Small tiara by Boucheron
In 1894, Tsar Nicholas II presented Alexandra Feodorovna with a pearl tiara as a wedding gift, a jewel she wore throughout her life. Discreetly elegant and refined, this tiara was often worn by the empress at family dinners, testifying to her sophisticated style. Probably made by Boucheron, this tiara was distinguished by its unusual style for this type of creation at the time. It was composed of 18 gold flowers set with diamonds, forming an ornament of rare finesse. The fate of this jewel remains a mystery, however, as after the Bolshevik Revolution of 1917, all trace of it was lost.
Romanov diamond tiara
This Empire-style gold and silver tiara set with diamonds, made in the early 1800s, perfectly reflects the trends of the time. At its center, a sumptuous 11-carat diamond catches the eye. The first owner of this jewel was Empress Elisabeth Alexeyevna, wife of Alexander I, and it was later passed on to Alexandra Feodorovna, wife of Nicholas II. A famous photograph of the latter, dating from 1911, shows her wearing this sparkling tiara. Unfortunately, after the Bolshevik Revolution of 1917, the tiara was sold abroad and probably dismantled.
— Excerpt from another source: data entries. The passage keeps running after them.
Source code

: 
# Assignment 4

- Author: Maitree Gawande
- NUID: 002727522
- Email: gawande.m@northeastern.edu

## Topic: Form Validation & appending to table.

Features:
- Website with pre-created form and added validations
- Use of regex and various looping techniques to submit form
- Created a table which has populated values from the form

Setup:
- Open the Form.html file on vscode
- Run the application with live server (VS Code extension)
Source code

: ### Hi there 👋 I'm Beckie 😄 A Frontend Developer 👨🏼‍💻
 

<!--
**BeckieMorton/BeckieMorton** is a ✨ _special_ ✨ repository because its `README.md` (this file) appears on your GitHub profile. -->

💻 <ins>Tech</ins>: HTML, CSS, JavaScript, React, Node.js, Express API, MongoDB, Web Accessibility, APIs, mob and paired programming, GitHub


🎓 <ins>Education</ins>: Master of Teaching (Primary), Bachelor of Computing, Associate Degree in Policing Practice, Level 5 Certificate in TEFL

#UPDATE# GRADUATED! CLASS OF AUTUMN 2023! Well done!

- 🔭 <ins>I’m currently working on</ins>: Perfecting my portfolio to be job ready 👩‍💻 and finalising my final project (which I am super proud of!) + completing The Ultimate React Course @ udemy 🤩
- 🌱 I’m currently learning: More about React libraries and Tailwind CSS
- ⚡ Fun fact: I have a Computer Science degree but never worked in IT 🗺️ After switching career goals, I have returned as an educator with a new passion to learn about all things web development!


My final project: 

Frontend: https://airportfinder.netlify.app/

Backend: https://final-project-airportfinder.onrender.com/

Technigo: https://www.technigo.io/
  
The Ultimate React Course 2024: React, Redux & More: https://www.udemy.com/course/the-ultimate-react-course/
Romanov Pearl and diamond tiara
This magnificent late 19th century gold and silver tiara set with diamonds and pearls was originally part of a set made for Maria Feodorovna. Unfortunately, the tiara was seized by the Bolsheviks after the 1917 Revolution. It seems to have been sold in the 1920s, its trace lost in history.
Pearl and diamond tiara
This impressive tiara was adorned with 113 pearls and dozens of diamonds of various sizes. It was made around 1830 by jeweler Gottlieb Ernst Jahn, who had just taken over from Andreas Roempler for Alexandra Feodorovna. No trace remains of this major piece following its sale in 1922. It was most likely dismantled.
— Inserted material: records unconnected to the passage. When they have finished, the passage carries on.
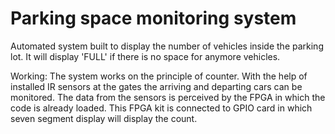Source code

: # Parking space monitoring system

Automated system built to display the number of vehicles inside the parking lot. 
It will display 'FULL' if there is no space for anymore vehicles.


Working:
The system works on the principle of counter.
With the help of installed IR sensors at the gates the arriving and departing cars can be monitored. 
The data from the sensors is perceived by the FPGA in which the code is already loaded. 
This FPGA kit is connected to GPIO card in which seven segment display will display the count.
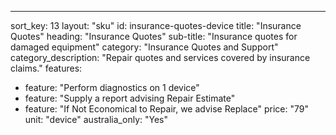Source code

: ---sort_key: 13layout: "sku"id: insurance-quotes-devicetitle: "Insurance Quotes"heading: "Insurance Quotes"sub-title: "Insurance quotes for damaged equipment"category: "Insurance Quotes and Support"category_description: "Repair quotes and services covered by insurance claims."features: - feature: "Perform diagnostics on 1 device" - feature: "Supply a report advising Repair Estimate" - feature: "If Not Economical to Repair, we advise Replace"price: "79"unit: "device"australia_only: "Yes"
Romanov sapphire and diamond tiara by Cartier
This sumptuous tiara was given to Grand Duchess Maria Pavlovna of Russia by her father, Grand Duke Paul Alexandrovitch, on the occasion of her marriage to Prince Wilhelm of Sweden, Duke of Södermanland. Made by Cartier in 1908, this jewel elegantly blends sapphires and diamonds, highlighting the refinement and opulence characteristic of the period. Like most other tiaras, there are no recent traces of it.
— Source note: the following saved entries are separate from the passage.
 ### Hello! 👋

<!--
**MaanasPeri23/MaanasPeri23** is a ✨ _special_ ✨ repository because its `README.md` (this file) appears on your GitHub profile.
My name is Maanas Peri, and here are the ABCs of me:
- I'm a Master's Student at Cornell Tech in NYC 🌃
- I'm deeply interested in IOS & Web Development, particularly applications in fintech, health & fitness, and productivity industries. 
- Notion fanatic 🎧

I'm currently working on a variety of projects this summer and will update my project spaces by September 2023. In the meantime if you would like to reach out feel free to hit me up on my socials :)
Diamond and rock crystal tiara by Cartier
This tiara was designed by Charles Jacqueau for Cartier in 1911 and made in the company’s Paris workshops. Made of sculpted rock crystal, set with platinum and diamonds, it featured a perfect round diamond weighing 3.66 carats at its center. Jacqueau designed a small series of tiaras in a similar style, using innovative materials for the time, but most of these creations disappeared over time. Like many Russian aristocrats, Irina Yusupov and her husband, Felix Yusupov, were forced to flee Russia during the 1917 revolution. Although they managed to take and sell some of their precious treasures to support themselves, this tiara was not one of the jewels saved. Hidden in one of their Russian homes, it was eventually discovered by the revolutionaries, confiscated and probably sold or dismantled.